• La toxicité du lithium-ion reste un obstacle pour des accessoires connectés fonctionnant au plus près du corps humain.
• Un projet de vision augmentée démontre les performances d’une pile à combustible conçue avec des composants biocompatibles.
En juin 2023, le Forum Economique Mondial a publié un rapport sur les dix technologies émergentes de l’année. On y trouve des thèmes beaucoup débattus comme l’informatique durable, le métavers pour traiter la santé mentale ou l’intelligence artificielle générative. Mais le rapport s’ouvre sur quelque chose de moins médiatisé : les batteries flexibles. La recherche en la matière est en effet dynamique, et va de pair avec le développement de textiles intelligents, d’écrans souples ou de montres et bracelets connectés.
Le point clef de notre batterie est sa capacité à s’auto-charger, sans aucune source d’énergie externe
Une combinaison de plusieurs approches
En 2019, des chercheurs en matériaux multifonctionnels de l’Ecole Polytechnique Fédérale de Zürich dévoilaient un prototype pouvant être étiré et tordu dans tous les sens. Une équipe de Stanford a présenté en 2020 un projet pour appareils à porter sur le corps et l’université de Colombie Britannique a fabriqué en 2021 une batterie à la fois souple, imperméable à l’eau et adaptée au contact avec la peau humaine car non-toxique, à l’inverse de celles au lithium-ion.
Un projet décrit dans la revue Nano Energy en mars 2023 explore une autre piste qui combine plusieurs des approches précitées : une mini-batterie sans connectique, sans câble, d’un demi-millimètre d’épaisseur, chargée par combustible biologique et destinée à épouser sans danger la forme d’un organe humain. En l’occurrence, elle alimente en énergie des lentilles de contact pour que celles-ci affichent des informations lisibles par leur porteur, comme un écran transparent. Des marqueurs biologiques captés en temps réel et relatifs, par exemple, à du diabète, à un glaucome.
Développées par des chercheurs en électronique, chimie et biotechnologie de l’université de technologie de Nanyang à Singapour, les électrodes de la batterie ont été fabriquées à partir du papier fin et poreux servant à nettoyer les lentilles. Intégrées dans les bords de ces dernières, elles ne masquent pas la vue.

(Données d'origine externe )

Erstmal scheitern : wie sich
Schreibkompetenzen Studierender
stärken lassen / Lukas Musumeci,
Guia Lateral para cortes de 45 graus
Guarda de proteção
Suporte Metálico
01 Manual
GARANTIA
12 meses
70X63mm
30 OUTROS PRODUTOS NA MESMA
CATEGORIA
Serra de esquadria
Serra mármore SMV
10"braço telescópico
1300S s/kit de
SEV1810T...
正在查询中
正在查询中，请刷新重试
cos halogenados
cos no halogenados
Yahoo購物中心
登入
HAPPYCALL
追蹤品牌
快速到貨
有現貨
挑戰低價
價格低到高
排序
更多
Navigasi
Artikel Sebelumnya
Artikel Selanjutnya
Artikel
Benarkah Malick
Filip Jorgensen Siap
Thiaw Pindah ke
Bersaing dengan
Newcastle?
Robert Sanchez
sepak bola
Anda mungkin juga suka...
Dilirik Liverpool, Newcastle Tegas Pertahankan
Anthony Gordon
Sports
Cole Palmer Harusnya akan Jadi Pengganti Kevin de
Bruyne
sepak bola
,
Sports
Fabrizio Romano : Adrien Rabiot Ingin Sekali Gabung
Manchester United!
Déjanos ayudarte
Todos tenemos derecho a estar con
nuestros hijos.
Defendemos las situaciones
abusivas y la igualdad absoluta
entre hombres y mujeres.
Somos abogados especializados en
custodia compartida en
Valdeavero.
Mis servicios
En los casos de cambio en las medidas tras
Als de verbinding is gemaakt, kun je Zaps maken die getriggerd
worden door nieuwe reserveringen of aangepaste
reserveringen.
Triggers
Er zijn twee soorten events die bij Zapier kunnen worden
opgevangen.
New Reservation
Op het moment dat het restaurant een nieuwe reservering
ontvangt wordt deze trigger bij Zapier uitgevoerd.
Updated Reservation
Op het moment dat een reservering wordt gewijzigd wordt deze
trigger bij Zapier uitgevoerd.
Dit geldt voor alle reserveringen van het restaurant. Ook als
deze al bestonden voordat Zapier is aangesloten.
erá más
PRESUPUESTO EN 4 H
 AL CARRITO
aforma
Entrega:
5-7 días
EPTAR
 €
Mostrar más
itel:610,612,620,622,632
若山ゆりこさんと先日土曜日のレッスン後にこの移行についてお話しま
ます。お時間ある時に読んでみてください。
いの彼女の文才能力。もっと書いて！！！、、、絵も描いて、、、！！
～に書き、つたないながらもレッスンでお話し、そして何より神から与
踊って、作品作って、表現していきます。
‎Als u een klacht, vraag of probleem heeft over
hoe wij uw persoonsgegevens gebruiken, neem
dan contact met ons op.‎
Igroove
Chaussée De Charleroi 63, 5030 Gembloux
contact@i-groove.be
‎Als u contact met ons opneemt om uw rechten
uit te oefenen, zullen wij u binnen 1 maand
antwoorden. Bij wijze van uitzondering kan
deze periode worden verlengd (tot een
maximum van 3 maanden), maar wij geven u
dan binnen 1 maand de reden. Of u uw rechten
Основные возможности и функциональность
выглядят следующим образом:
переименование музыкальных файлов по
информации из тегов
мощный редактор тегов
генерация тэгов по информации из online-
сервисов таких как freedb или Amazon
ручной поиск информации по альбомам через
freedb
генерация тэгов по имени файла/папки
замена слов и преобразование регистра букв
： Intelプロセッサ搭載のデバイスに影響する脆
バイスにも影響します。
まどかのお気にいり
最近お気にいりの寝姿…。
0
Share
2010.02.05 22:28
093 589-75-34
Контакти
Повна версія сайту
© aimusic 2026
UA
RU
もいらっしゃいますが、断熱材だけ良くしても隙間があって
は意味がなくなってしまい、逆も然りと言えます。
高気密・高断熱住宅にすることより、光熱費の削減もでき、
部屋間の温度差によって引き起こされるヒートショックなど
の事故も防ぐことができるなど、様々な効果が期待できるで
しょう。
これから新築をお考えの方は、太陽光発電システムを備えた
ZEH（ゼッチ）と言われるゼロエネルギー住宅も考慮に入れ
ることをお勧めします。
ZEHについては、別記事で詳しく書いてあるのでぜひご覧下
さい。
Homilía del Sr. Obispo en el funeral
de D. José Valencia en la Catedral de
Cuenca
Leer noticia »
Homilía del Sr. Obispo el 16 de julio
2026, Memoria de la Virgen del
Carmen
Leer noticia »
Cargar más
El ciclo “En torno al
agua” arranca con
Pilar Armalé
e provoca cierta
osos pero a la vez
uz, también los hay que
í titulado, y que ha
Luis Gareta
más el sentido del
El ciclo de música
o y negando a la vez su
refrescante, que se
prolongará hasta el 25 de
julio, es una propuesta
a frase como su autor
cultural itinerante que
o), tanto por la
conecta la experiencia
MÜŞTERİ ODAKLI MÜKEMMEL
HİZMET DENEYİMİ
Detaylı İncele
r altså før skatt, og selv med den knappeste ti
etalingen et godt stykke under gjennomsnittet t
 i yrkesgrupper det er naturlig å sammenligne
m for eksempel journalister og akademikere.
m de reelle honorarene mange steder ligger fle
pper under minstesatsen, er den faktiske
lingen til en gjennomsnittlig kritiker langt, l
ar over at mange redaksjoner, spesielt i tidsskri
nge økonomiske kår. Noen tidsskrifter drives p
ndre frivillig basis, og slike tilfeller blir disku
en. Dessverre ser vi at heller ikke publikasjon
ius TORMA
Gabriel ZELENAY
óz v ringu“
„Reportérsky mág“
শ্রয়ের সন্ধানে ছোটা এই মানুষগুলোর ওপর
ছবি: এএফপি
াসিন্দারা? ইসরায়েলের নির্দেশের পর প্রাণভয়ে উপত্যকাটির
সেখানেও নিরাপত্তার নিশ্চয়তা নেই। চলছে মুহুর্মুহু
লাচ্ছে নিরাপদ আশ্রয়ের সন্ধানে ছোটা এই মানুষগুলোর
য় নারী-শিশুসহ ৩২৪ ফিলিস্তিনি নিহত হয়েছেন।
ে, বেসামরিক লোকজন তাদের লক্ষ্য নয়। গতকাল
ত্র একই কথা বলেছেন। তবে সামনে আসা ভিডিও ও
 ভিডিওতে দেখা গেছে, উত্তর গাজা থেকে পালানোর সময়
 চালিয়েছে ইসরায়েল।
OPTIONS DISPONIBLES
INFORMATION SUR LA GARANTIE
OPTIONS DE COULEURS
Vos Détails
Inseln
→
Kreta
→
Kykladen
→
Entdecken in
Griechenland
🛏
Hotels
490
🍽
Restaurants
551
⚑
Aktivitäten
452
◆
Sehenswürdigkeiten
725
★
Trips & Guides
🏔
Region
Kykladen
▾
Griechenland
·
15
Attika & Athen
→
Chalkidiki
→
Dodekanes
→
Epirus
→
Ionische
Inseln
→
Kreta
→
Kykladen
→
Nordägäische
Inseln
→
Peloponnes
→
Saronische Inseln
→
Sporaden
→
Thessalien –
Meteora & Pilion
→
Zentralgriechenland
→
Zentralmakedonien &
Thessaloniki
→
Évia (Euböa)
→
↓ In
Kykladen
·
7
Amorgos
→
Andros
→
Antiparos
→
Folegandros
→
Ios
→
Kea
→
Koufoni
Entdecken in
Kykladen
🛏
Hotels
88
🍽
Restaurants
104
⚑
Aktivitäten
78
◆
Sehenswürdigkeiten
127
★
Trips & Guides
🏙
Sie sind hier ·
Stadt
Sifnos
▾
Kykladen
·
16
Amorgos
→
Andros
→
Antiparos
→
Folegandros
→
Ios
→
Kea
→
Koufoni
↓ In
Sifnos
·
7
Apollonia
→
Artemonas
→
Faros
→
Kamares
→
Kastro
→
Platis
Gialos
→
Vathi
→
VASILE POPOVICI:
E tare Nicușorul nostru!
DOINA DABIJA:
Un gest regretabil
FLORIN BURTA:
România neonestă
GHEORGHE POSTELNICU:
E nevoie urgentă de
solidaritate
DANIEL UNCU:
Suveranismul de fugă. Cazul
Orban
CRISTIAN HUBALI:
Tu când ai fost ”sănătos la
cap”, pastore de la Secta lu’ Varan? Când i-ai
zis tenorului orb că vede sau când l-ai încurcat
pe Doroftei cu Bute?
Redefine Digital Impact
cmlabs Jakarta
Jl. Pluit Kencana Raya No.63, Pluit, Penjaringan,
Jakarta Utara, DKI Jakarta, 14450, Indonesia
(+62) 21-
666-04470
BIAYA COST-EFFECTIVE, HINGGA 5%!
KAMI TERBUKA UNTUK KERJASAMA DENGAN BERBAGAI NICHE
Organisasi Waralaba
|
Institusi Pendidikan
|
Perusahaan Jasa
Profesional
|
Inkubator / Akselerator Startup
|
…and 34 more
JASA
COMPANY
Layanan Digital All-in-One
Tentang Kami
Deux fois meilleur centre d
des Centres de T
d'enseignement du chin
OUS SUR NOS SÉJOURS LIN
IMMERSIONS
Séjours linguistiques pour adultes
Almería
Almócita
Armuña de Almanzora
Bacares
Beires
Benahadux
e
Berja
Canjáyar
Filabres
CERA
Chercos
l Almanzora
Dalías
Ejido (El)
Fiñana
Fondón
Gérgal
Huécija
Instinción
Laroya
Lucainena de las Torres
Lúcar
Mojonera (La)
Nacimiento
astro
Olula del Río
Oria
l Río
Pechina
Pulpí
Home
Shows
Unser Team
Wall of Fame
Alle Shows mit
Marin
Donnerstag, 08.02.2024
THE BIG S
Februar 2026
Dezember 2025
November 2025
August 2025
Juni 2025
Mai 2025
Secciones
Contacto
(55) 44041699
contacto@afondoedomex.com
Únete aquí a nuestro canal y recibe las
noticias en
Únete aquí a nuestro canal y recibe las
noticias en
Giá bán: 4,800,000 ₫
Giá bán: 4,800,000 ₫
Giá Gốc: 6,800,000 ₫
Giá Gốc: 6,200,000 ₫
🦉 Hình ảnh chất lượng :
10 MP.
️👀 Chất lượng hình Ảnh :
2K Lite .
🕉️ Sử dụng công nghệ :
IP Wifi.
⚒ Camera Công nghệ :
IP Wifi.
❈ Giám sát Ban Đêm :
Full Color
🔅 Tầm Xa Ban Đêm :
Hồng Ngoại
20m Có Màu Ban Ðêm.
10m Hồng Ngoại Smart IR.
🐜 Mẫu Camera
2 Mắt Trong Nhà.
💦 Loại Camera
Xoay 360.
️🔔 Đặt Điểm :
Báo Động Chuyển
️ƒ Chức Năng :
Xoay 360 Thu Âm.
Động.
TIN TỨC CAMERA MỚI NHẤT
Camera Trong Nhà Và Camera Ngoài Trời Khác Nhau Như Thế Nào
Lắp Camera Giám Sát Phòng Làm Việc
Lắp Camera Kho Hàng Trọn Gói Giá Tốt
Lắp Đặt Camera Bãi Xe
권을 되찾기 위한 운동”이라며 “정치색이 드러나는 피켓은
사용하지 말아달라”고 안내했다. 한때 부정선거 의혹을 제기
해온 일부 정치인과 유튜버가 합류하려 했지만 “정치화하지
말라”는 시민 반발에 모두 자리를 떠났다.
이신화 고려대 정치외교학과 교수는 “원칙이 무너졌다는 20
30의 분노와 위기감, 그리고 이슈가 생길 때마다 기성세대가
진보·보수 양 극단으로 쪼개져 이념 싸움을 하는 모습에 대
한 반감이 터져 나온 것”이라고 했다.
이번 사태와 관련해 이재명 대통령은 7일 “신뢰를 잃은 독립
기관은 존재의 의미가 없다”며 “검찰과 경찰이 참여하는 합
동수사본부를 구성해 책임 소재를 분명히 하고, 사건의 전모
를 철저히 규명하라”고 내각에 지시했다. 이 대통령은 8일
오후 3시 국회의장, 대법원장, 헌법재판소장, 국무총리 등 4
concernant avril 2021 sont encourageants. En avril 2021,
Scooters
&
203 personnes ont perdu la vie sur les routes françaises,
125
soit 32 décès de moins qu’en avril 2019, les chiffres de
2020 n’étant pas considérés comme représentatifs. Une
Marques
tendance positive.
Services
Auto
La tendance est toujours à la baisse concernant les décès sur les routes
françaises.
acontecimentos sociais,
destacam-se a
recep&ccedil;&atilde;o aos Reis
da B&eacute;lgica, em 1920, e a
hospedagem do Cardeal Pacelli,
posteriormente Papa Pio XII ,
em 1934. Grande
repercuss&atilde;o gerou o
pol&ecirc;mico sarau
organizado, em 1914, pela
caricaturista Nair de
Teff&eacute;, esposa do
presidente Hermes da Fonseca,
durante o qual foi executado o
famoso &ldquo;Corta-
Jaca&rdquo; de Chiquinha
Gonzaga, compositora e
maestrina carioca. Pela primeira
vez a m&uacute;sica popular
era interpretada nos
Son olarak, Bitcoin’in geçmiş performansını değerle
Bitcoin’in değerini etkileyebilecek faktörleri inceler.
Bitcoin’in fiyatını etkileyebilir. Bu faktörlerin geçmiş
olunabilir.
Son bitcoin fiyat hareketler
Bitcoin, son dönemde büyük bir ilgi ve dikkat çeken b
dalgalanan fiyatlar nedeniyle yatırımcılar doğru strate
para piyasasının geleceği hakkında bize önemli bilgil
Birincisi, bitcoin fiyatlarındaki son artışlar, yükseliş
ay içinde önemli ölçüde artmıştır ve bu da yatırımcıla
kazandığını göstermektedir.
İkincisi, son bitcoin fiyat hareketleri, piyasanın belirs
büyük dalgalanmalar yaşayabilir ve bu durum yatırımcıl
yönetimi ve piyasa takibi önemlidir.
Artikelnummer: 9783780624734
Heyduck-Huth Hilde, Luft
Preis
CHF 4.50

Une capacité d’auto-chargement
Pour le chargement, il faut placer la lentille dans son étui de de rangement contenant une solution à base de glucose. La cathode est recouverte d’hexacyanoferrate de cuivre (CuHCFe) et de glucose oxydase. L’anode est en polypyrrole (PPy), un polymère à la fois conducteur et biocompatible, idéal pour des applications médicales. L’immersion dans le glucose d’anode et cathode déclenchent des réactions chimiques qui chargent la batterie. « Le point clef de notre batterie est sa capacité à s’auto-charger, sans aucune source d’énergie externe, insiste Seok Woo Lee, professeur associé et spécialiste en stockage d’énergie à l’université de Nayang (Singapour). Mais elle peut aussi fonctionner et être rechargée comme une batterie conventionnelle, tout dépend des applications pratiques. »
Les tests ont montré que ce dispositif pouvait envoyer des données à un smartphone pendant douze heures. Surtout, les chercheurs ont simulé une situation réelle, avec une structure imitant la forme et la texture d’un œil humain baigné dans une solution imitant le liquide lacrymal. Ce dernier réagit avec la batterie et permet à la lentille intelligente de fonctionner. Tout ce cycle chargement-alimentation peut être reproduit en théorie deux cent fois avec la même batterie.
Accessoires à faible consommation d’énergie
L’équipe de Singapour n’est pas la première à mener ce type de projet. « Le problème principal des piles à biocombustible réside dans leur faible densité de puissance, note Seok Woo Lee. A la différence de piles fonctionnant directement en immersion dans des fluides corporels, notre batterie combine pile à biocombustible et étui de recharge rempli d’une solution hautement concentrée générant une plus haute densité de puissance. »
Le projet semble très futuriste (les informations s’affichent sur les yeux), mais le principe de sa batterie pourrait être adapté et intégré à d’autres accessoires portables à faible consommation d’énergie en exploitant d’autres solutions biocompatibles, comme l’acide lactique issu de la rétine. Dans son article, l’équipe cite notamment des patches autocollants qui se placent sur la peau ou des capteurs bucco-dentaires.